What you have to do: The data below should be restated word for word, with every picture omitted.
**** Data excerpts ****
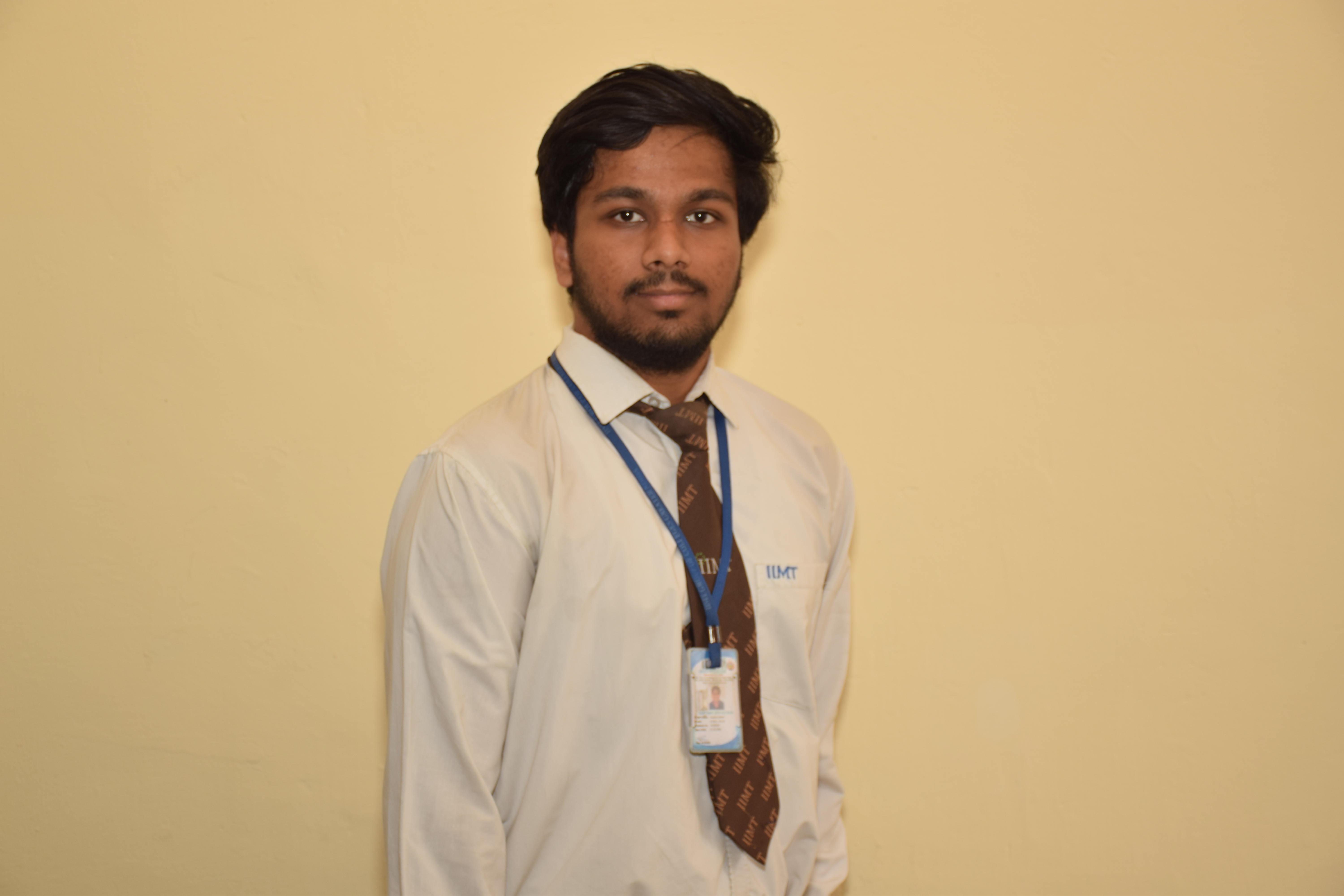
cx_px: 672
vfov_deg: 18.9
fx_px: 2688
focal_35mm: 72
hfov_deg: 28.1
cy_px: 448
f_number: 4.5
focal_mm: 48
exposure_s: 1/125
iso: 100
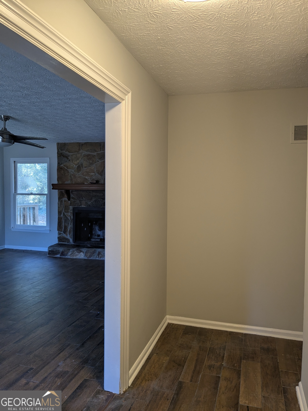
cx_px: 154
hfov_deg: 51.4
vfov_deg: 65.3
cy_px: 206
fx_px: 320
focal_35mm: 27
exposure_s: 1/40
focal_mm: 4.38
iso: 67
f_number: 1.73
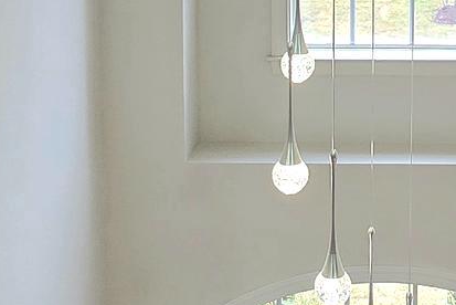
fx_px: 849
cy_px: -72
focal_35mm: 67
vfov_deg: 19.1
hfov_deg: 29.2
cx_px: 378
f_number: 2.2
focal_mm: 2.2
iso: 80
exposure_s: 1/52.9
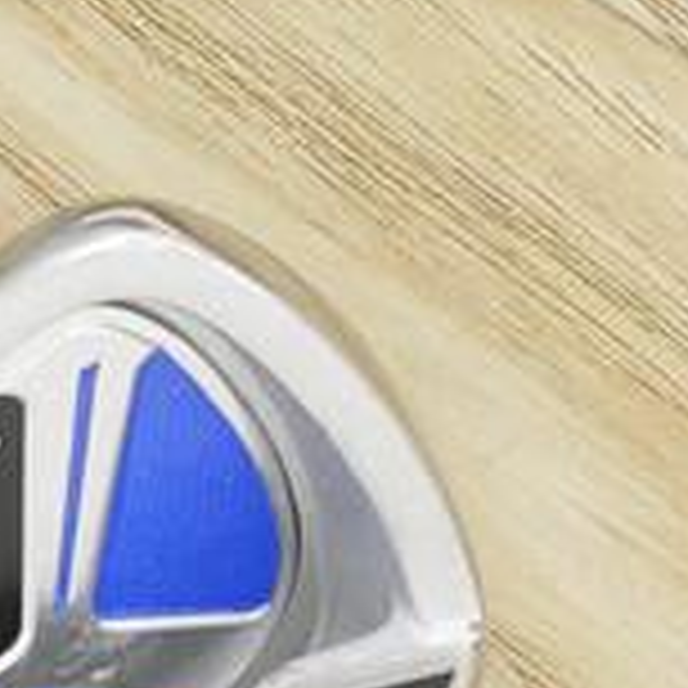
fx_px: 8320
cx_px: -596
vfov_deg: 4.7
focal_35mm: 370
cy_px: -710
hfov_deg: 4.7
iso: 1600
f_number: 4.5
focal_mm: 25
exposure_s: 1/40
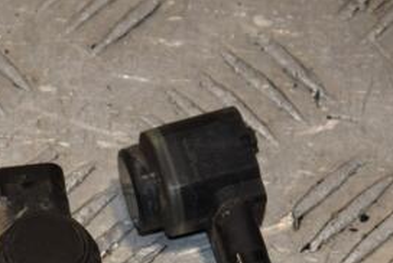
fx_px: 3793
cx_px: 9
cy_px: 288
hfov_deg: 5.9
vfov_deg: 4.0
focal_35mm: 347
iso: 800
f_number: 9
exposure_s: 1/200
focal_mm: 105
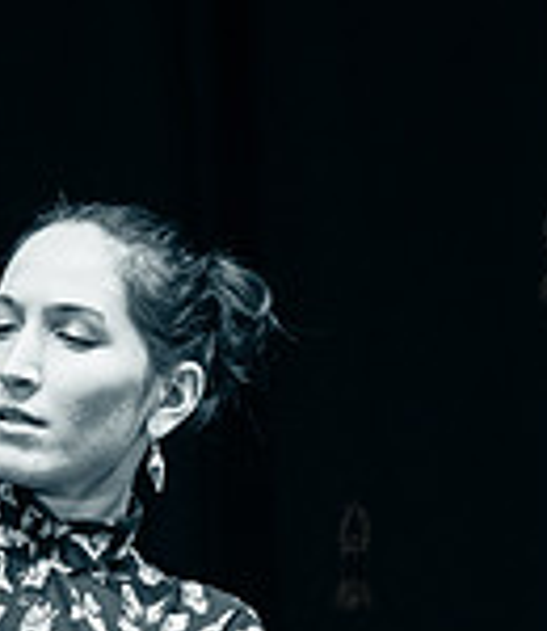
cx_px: -41
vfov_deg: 5.0
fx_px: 7258
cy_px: 707
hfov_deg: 4.3
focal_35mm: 376
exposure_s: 1/1250
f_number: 2.8
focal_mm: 92
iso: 4000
****
Output of the task:
cx_px: 672
vfov_deg: 18.9
fx_px: 2688
focal_35mm: 72
hfov_deg: 28.1
cy_px: 448
f_number: 4.5
focal_mm: 48
exposure_s: 1/125
iso: 100
cx_px: 154
hfov_deg: 51.4
vfov_deg: 65.3
cy_px: 206
fx_px: 320
focal_35mm: 27
exposure_s: 1/40
focal_mm: 4.38
iso: 67
f_number: 1.73
fx_px: 849
cy_px: -72
focal_35mm: 67
vfov_deg: 19.1
hfov_deg: 29.2
cx_px: 378
f_number: 2.2
focal_mm: 2.2
iso: 80
exposure_s: 1/52.9
fx_px: 8320
cx_px: -596
vfov_deg: 4.7
focal_35mm: 370
cy_px: -710
hfov_deg: 4.7
iso: 1600
f_number: 4.5
focal_mm: 25
exposure_s: 1/40
fx_px: 3793
cx_px: 9
cy_px: 288
hfov_deg: 5.9
vfov_deg: 4.0
focal_35mm: 347
iso: 800
f_number: 9
exposure_s: 1/200
focal_mm: 105
cx_px: -41
vfov_deg: 5.0
fx_px: 7258
cy_px: 707
hfov_deg: 4.3
focal_35mm: 376
exposure_s: 1/1250
f_number: 2.8
focal_mm: 92
iso: 4000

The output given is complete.